─── MATERIAL PROVIDED ───
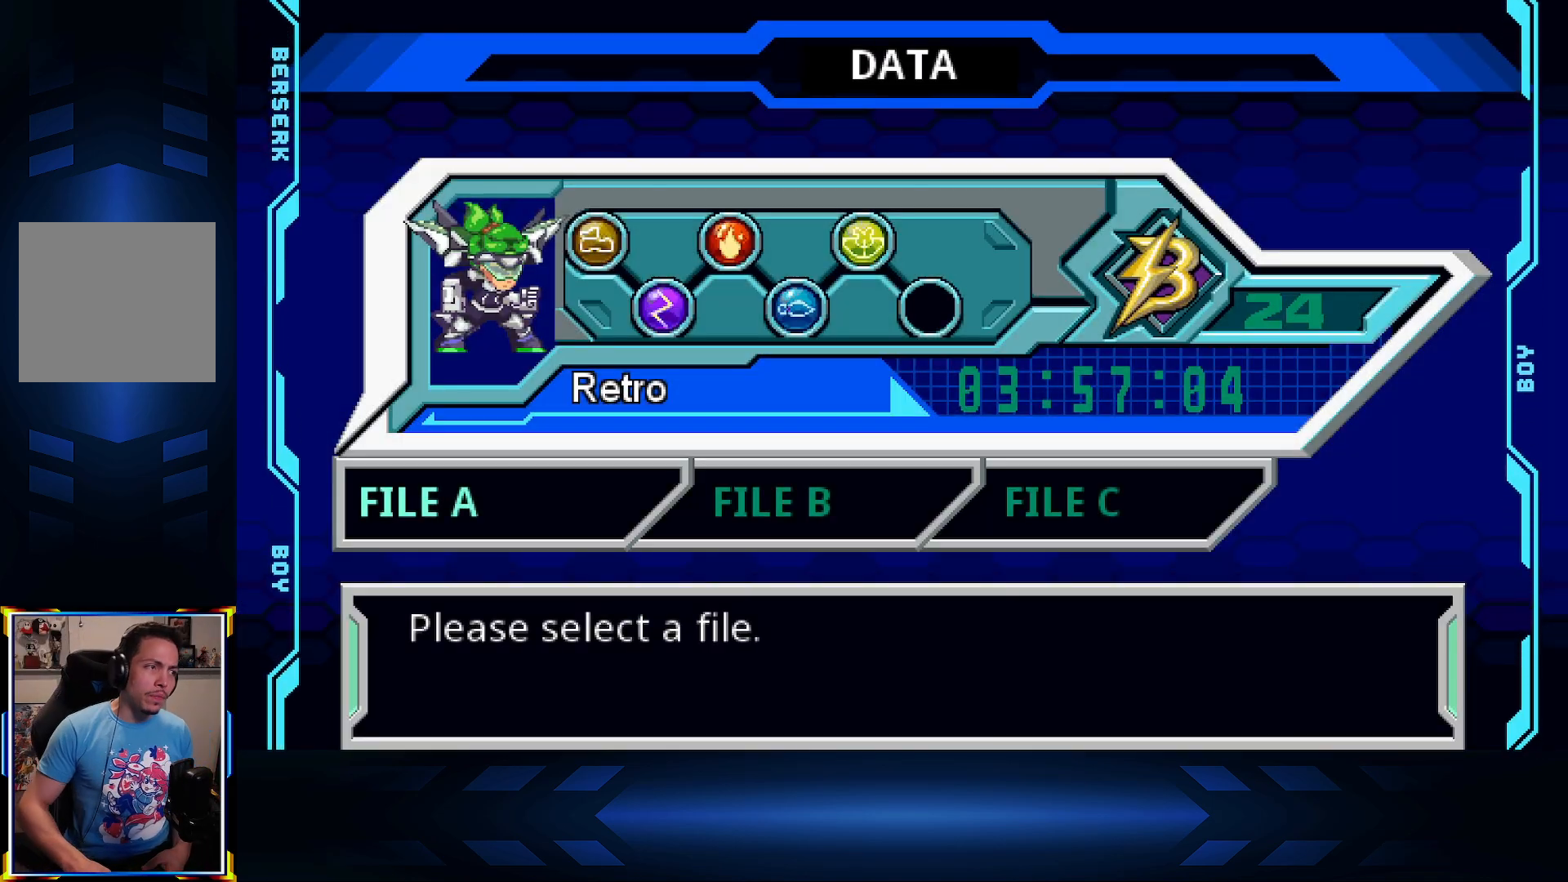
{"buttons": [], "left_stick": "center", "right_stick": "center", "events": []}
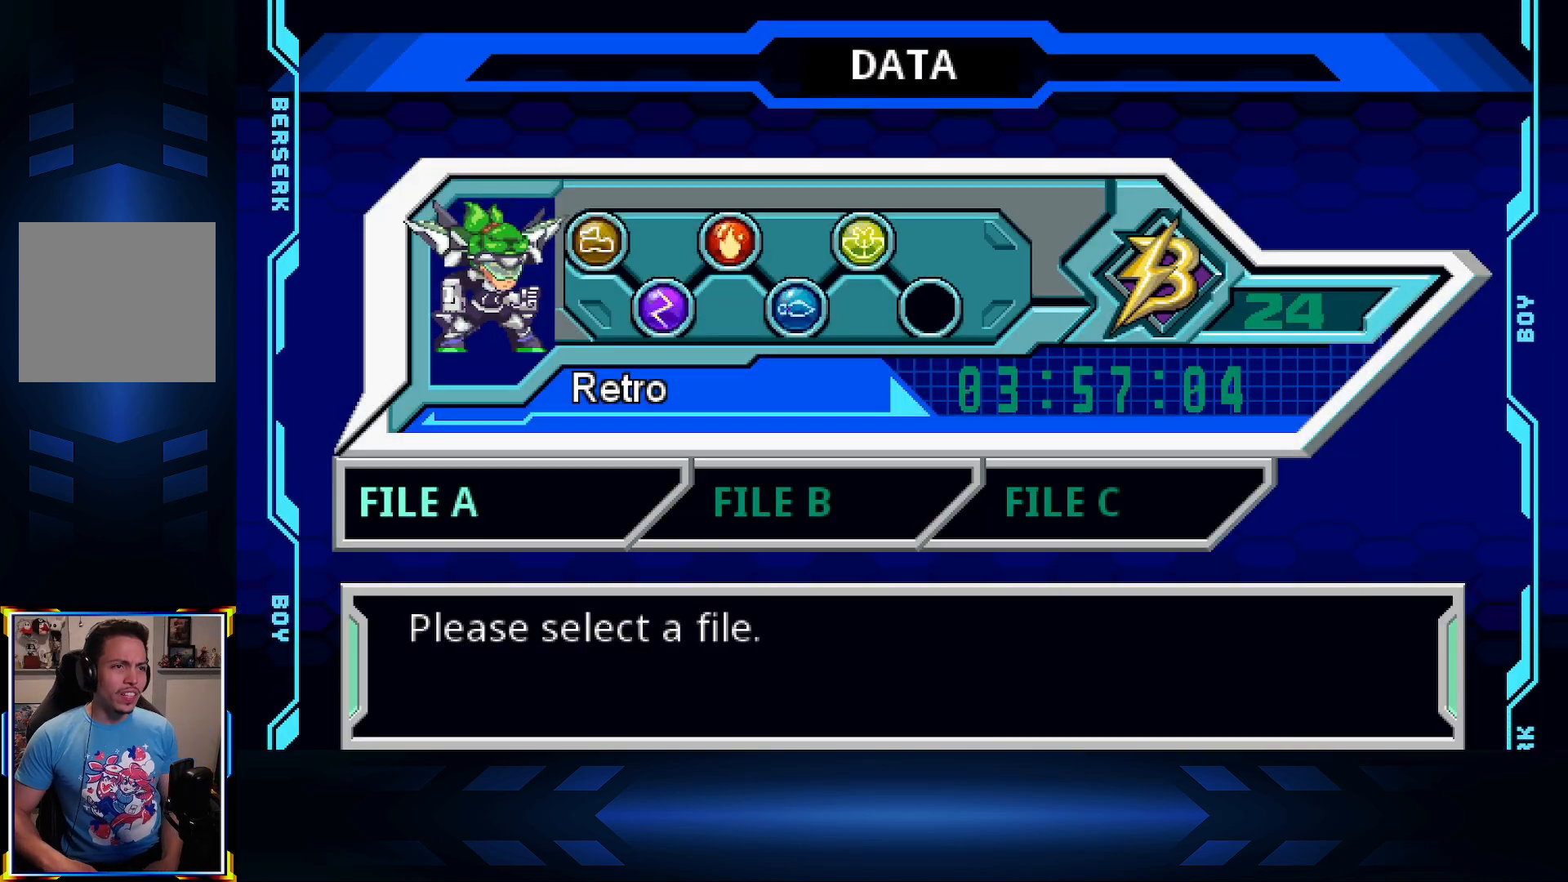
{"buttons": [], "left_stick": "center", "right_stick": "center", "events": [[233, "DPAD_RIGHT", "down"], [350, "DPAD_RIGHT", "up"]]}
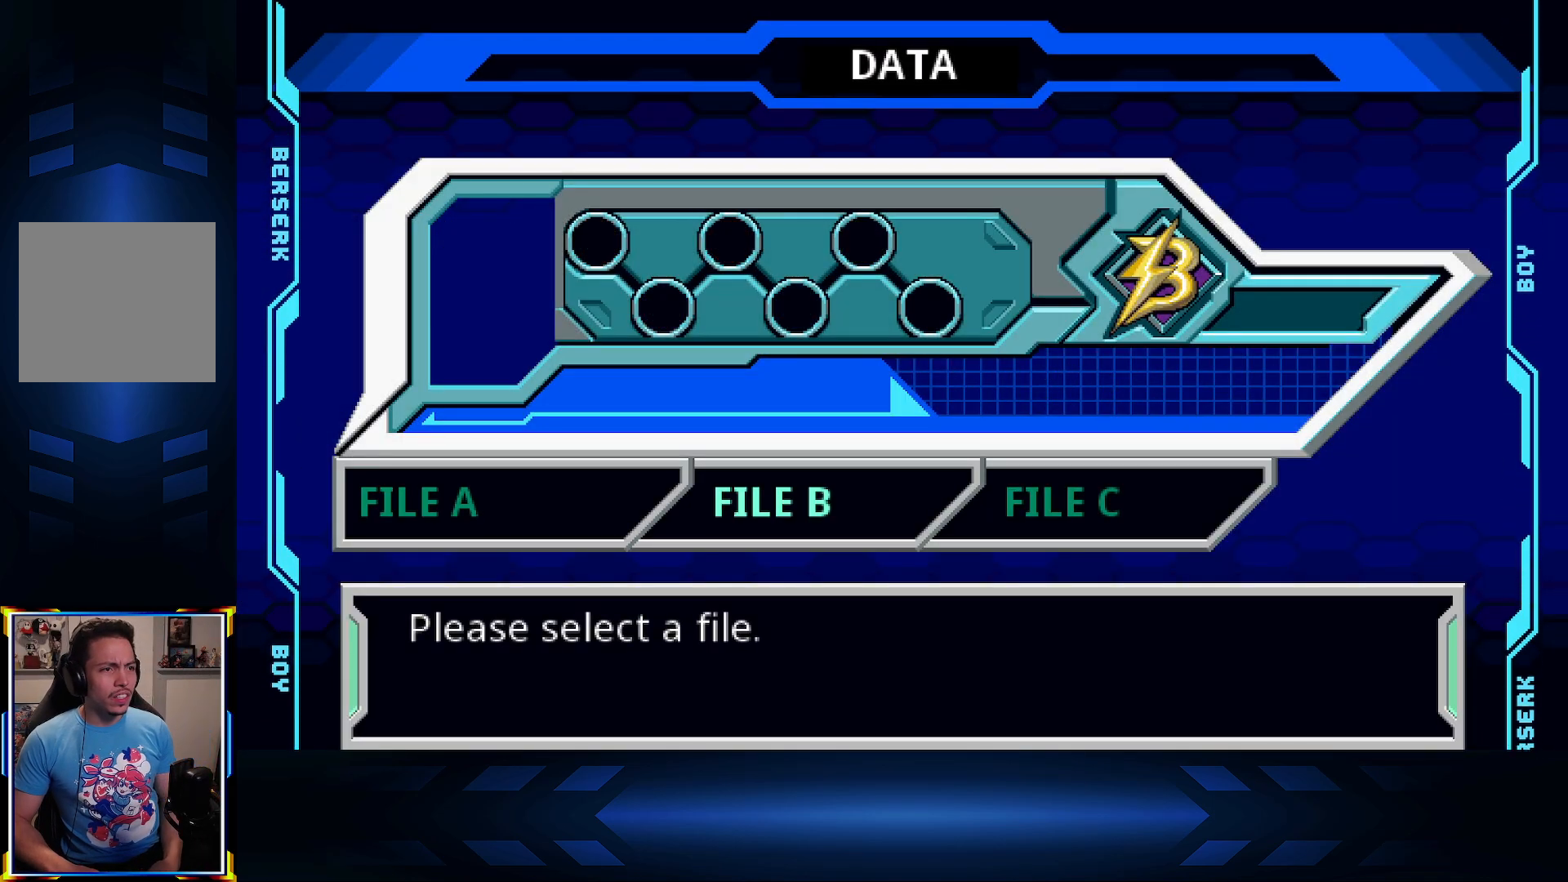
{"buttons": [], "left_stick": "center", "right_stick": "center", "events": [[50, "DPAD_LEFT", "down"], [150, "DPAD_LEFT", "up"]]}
───
─── MATERIAL PROVIDED ───
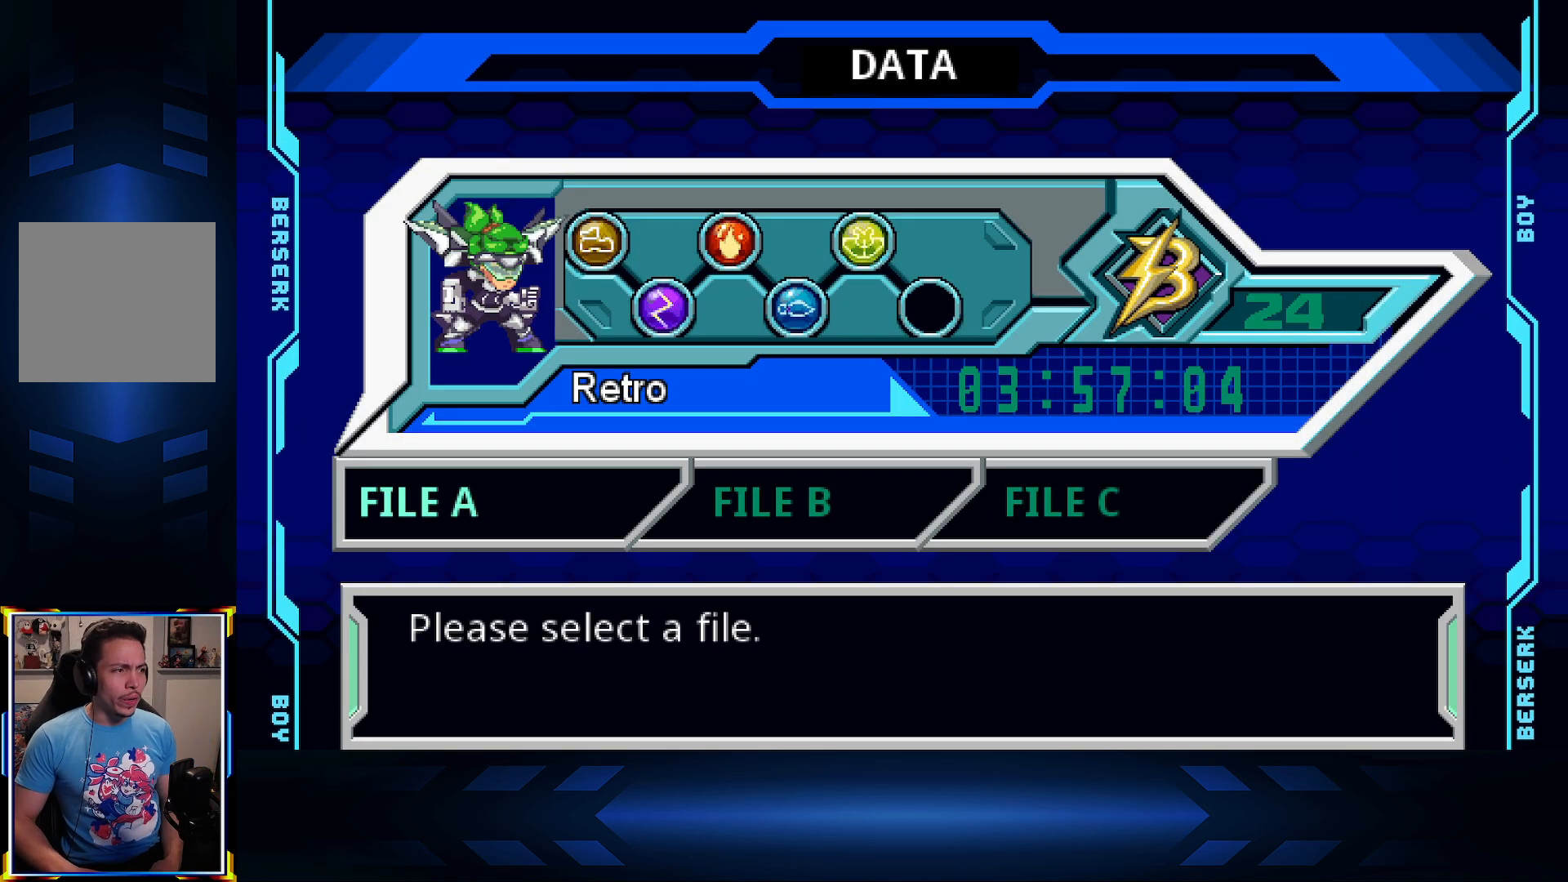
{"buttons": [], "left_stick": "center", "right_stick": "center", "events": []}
───
WHAT YOU HAVE TO DO: From the entries above, list each line with "down" in it.

WRITTEN REPLY:
{"buttons": [], "left_stick": "center", "right_stick": "center", "events": [[233, "DPAD_RIGHT", "down"], [350, "DPAD_RIGHT", "up"]]}
{"buttons": [], "left_stick": "center", "right_stick": "center", "events": [[50, "DPAD_LEFT", "down"], [150, "DPAD_LEFT", "up"]]}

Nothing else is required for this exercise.